Activity — Reproduce the material below word for word, leaving out the pictures.

Chart interpretation exercises:

▬▬▬▬▬▬

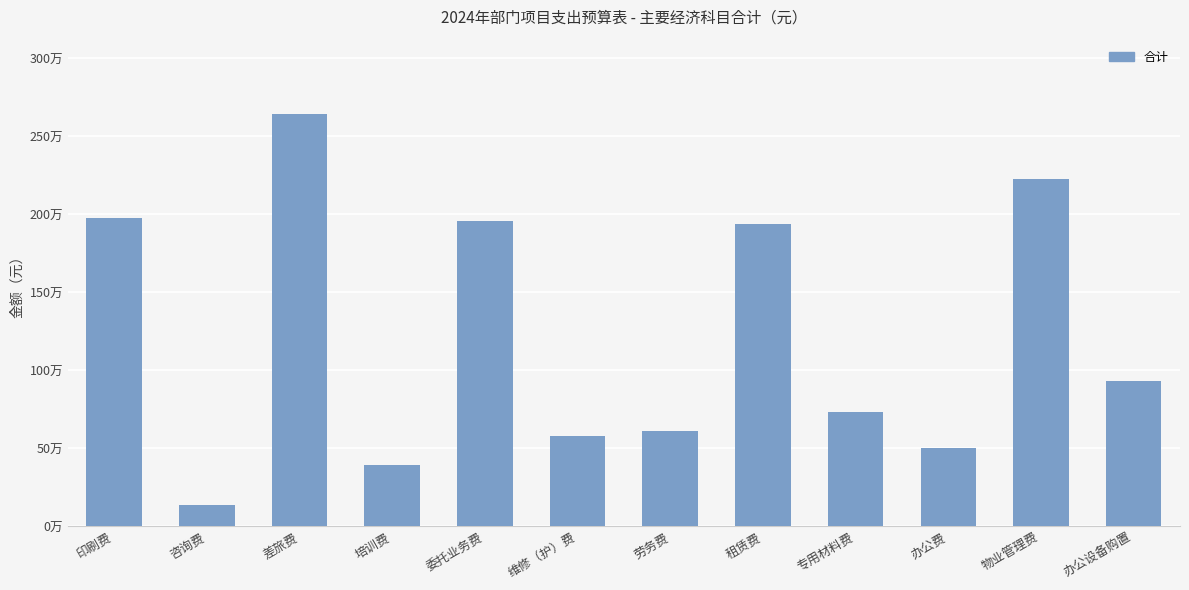

Does the chart contain any negative values?

No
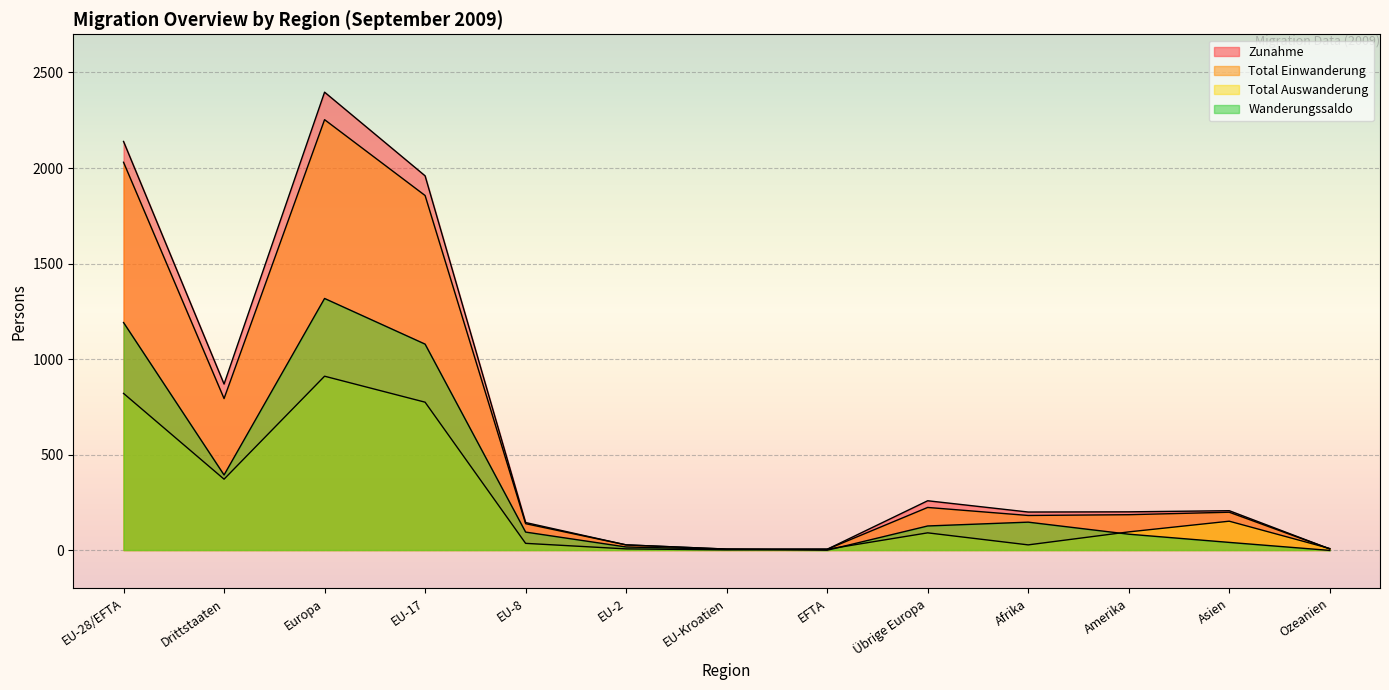

What is the average value of the Total Einwanderung series?

608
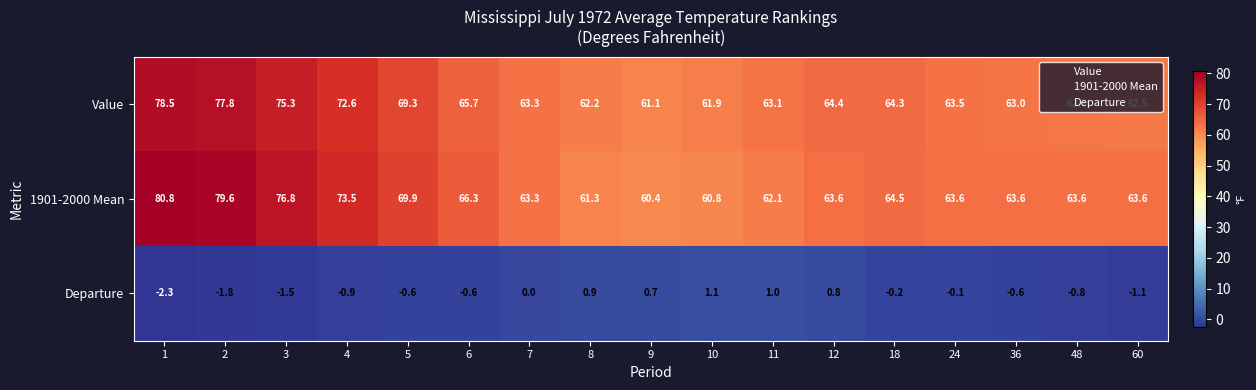

At 10, list the series in order from smallest to largest.

Departure, 1901-2000 Mean, Value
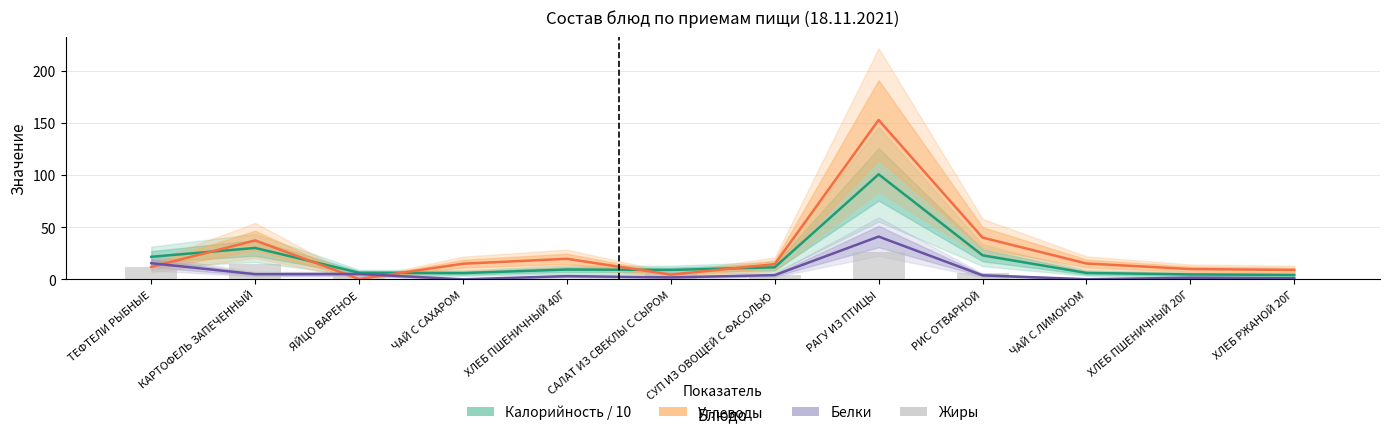

How many data points in Белки are above 3?

7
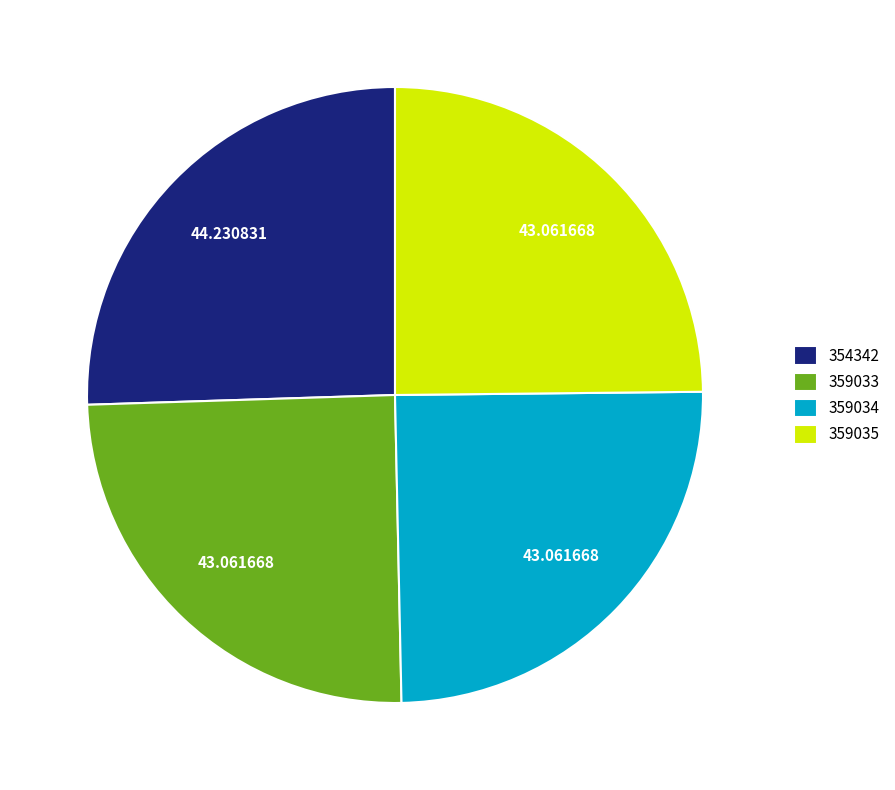

What is the ratio of the value at 359033 to the value at 354342?

1.0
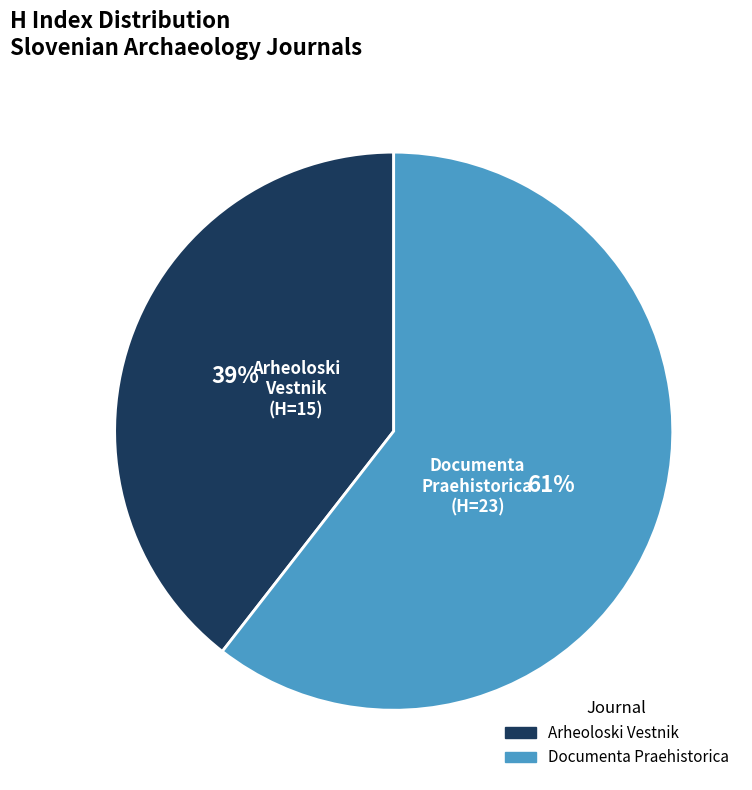

To the nearest percent, what percentage of the pie is Documenta Praehistorica?

61%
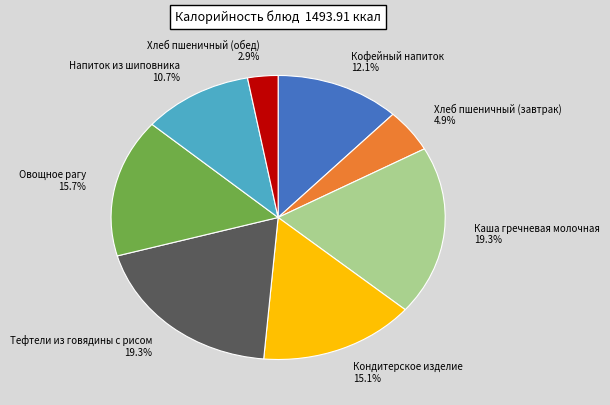

To the nearest percent, what portion does Каша гречневая молочная represent?

19%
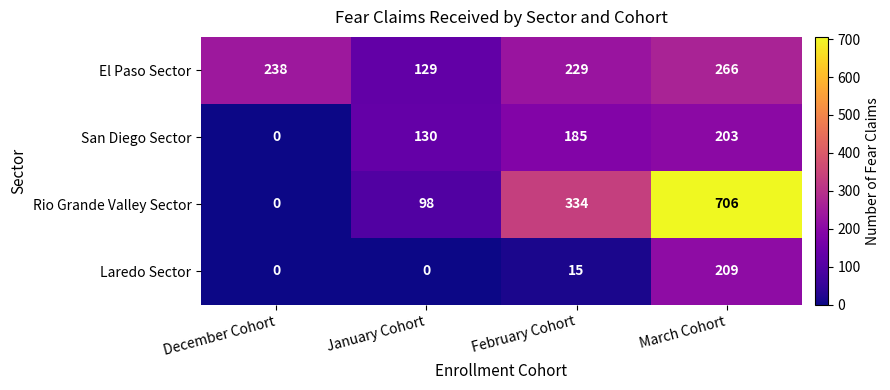

Which series changed the most between January Cohort and March Cohort?

Rio Grande Valley Sector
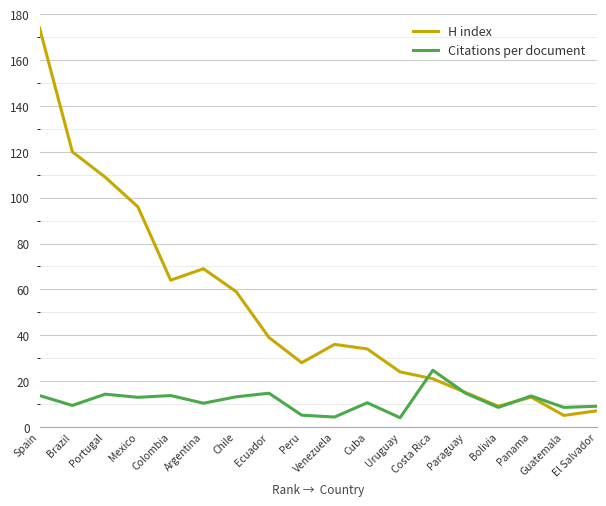

Which series ends up on top after the final intersection of Citations per document and H index?

Citations per document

▬▬▬▬▬▬

Solution —
Does the chart contain any negative values?

No

What is the average value of the Total Einwanderung series?

608

At 10, list the series in order from smallest to largest.

Departure, 1901-2000 Mean, Value

How many data points in Белки are above 3?

7

What is the ratio of the value at 359033 to the value at 354342?

1.0

To the nearest percent, what percentage of the pie is Documenta Praehistorica?

61%

To the nearest percent, what portion does Каша гречневая молочная represent?

19%

Which series changed the most between January Cohort and March Cohort?

Rio Grande Valley Sector

Which series ends up on top after the final intersection of Citations per document and H index?

Citations per document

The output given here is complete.